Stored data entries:

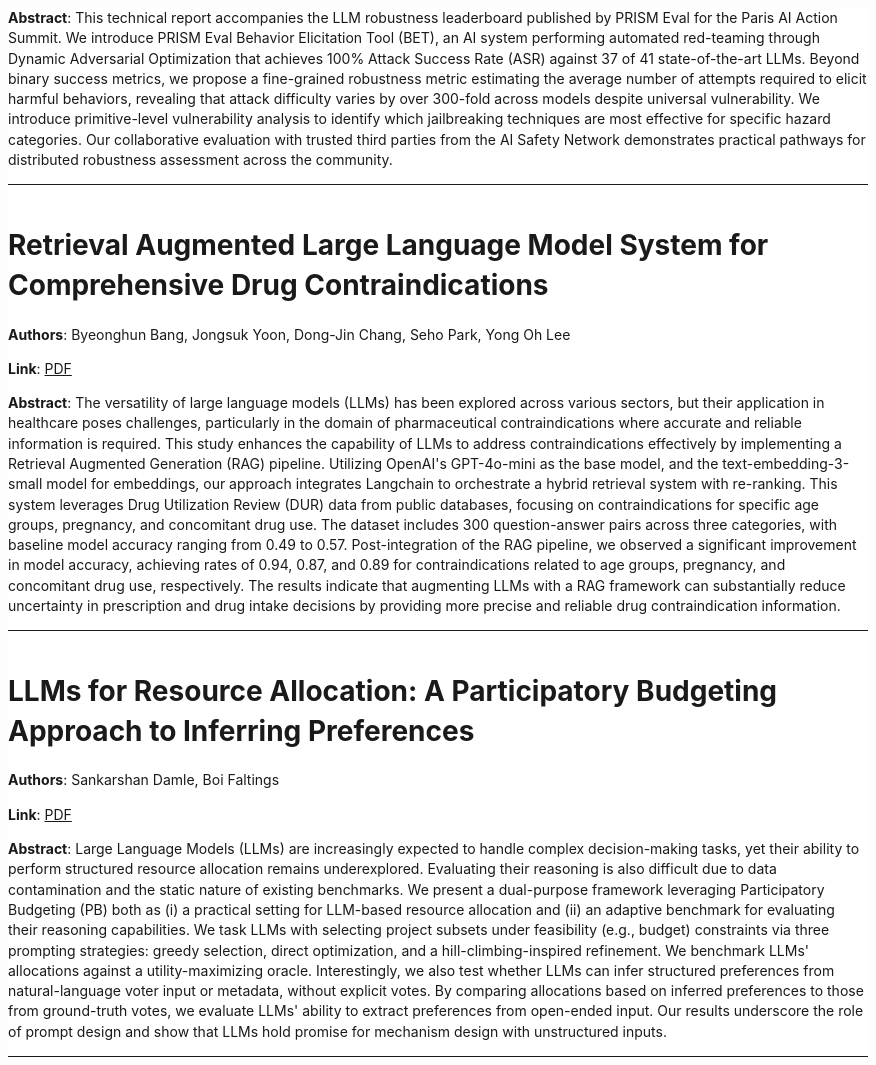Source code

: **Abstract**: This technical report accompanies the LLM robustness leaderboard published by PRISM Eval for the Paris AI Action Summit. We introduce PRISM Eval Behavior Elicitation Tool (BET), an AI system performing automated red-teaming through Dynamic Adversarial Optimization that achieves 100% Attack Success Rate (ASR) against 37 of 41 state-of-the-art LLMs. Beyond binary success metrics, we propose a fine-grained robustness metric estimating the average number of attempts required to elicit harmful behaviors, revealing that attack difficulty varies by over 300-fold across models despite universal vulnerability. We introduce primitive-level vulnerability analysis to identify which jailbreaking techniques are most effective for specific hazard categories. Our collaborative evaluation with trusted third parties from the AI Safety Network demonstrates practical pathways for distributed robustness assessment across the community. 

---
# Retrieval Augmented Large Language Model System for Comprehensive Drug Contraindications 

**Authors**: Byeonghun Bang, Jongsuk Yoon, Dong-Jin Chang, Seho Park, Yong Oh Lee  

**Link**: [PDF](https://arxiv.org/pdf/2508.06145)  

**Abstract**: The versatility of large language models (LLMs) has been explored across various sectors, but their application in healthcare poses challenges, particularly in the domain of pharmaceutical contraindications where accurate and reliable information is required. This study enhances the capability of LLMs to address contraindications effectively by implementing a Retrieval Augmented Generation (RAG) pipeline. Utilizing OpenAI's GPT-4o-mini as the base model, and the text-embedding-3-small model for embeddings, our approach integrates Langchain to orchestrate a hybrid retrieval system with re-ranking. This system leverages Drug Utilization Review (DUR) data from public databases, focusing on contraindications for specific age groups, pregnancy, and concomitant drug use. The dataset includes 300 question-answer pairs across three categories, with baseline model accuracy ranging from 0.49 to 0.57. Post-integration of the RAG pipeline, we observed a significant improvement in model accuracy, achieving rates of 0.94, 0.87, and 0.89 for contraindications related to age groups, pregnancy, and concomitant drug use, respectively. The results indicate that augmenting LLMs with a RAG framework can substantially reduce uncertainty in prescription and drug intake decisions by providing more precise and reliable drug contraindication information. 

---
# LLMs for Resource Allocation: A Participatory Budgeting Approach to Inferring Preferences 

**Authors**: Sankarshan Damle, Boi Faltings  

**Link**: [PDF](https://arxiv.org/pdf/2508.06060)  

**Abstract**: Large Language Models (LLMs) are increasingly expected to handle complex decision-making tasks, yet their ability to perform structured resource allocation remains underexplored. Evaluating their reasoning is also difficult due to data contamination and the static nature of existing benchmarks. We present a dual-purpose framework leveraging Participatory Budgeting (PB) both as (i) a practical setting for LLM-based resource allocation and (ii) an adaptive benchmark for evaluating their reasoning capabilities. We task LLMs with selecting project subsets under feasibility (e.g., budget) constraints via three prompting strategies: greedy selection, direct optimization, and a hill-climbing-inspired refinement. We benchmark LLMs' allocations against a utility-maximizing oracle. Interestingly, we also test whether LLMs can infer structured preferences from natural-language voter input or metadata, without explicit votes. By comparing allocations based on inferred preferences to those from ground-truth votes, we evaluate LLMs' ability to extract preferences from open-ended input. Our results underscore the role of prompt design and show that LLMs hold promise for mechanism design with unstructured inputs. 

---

What this task involves: What is wanted is a word-for-word restatement of the entries, without their images.

Exercise response:
Source code

: **Abstract**: This technical report accompanies the LLM robustness leaderboard published by PRISM Eval for the Paris AI Action Summit. We introduce PRISM Eval Behavior Elicitation Tool (BET), an AI system performing automated red-teaming through Dynamic Adversarial Optimization that achieves 100% Attack Success Rate (ASR) against 37 of 41 state-of-the-art LLMs. Beyond binary success metrics, we propose a fine-grained robustness metric estimating the average number of attempts required to elicit harmful behaviors, revealing that attack difficulty varies by over 300-fold across models despite universal vulnerability. We introduce primitive-level vulnerability analysis to identify which jailbreaking techniques are most effective for specific hazard categories. Our collaborative evaluation with trusted third parties from the AI Safety Network demonstrates practical pathways for distributed robustness assessment across the community. 

---
# Retrieval Augmented Large Language Model System for Comprehensive Drug Contraindications 

**Authors**: Byeonghun Bang, Jongsuk Yoon, Dong-Jin Chang, Seho Park, Yong Oh Lee  

**Link**: [PDF](https://arxiv.org/pdf/2508.06145)  

**Abstract**: The versatility of large language models (LLMs) has been explored across various sectors, but their application in healthcare poses challenges, particularly in the domain of pharmaceutical contraindications where accurate and reliable information is required. This study enhances the capability of LLMs to address contraindications effectively by implementing a Retrieval Augmented Generation (RAG) pipeline. Utilizing OpenAI's GPT-4o-mini as the base model, and the text-embedding-3-small model for embeddings, our approach integrates Langchain to orchestrate a hybrid retrieval system with re-ranking. This system leverages Drug Utilization Review (DUR) data from public databases, focusing on contraindications for specific age groups, pregnancy, and concomitant drug use. The dataset includes 300 question-answer pairs across three categories, with baseline model accuracy ranging from 0.49 to 0.57. Post-integration of the RAG pipeline, we observed a significant improvement in model accuracy, achieving rates of 0.94, 0.87, and 0.89 for contraindications related to age groups, pregnancy, and concomitant drug use, respectively. The results indicate that augmenting LLMs with a RAG framework can substantially reduce uncertainty in prescription and drug intake decisions by providing more precise and reliable drug contraindication information. 

---
# LLMs for Resource Allocation: A Participatory Budgeting Approach to Inferring Preferences 

**Authors**: Sankarshan Damle, Boi Faltings  

**Link**: [PDF](https://arxiv.org/pdf/2508.06060)  

**Abstract**: Large Language Models (LLMs) are increasingly expected to handle complex decision-making tasks, yet their ability to perform structured resource allocation remains underexplored. Evaluating their reasoning is also difficult due to data contamination and the static nature of existing benchmarks. We present a dual-purpose framework leveraging Participatory Budgeting (PB) both as (i) a practical setting for LLM-based resource allocation and (ii) an adaptive benchmark for evaluating their reasoning capabilities. We task LLMs with selecting project subsets under feasibility (e.g., budget) constraints via three prompting strategies: greedy selection, direct optimization, and a hill-climbing-inspired refinement. We benchmark LLMs' allocations against a utility-maximizing oracle. Interestingly, we also test whether LLMs can infer structured preferences from natural-language voter input or metadata, without explicit votes. By comparing allocations based on inferred preferences to those from ground-truth votes, we evaluate LLMs' ability to extract preferences from open-ended input. Our results underscore the role of prompt design and show that LLMs hold promise for mechanism design with unstructured inputs. 

---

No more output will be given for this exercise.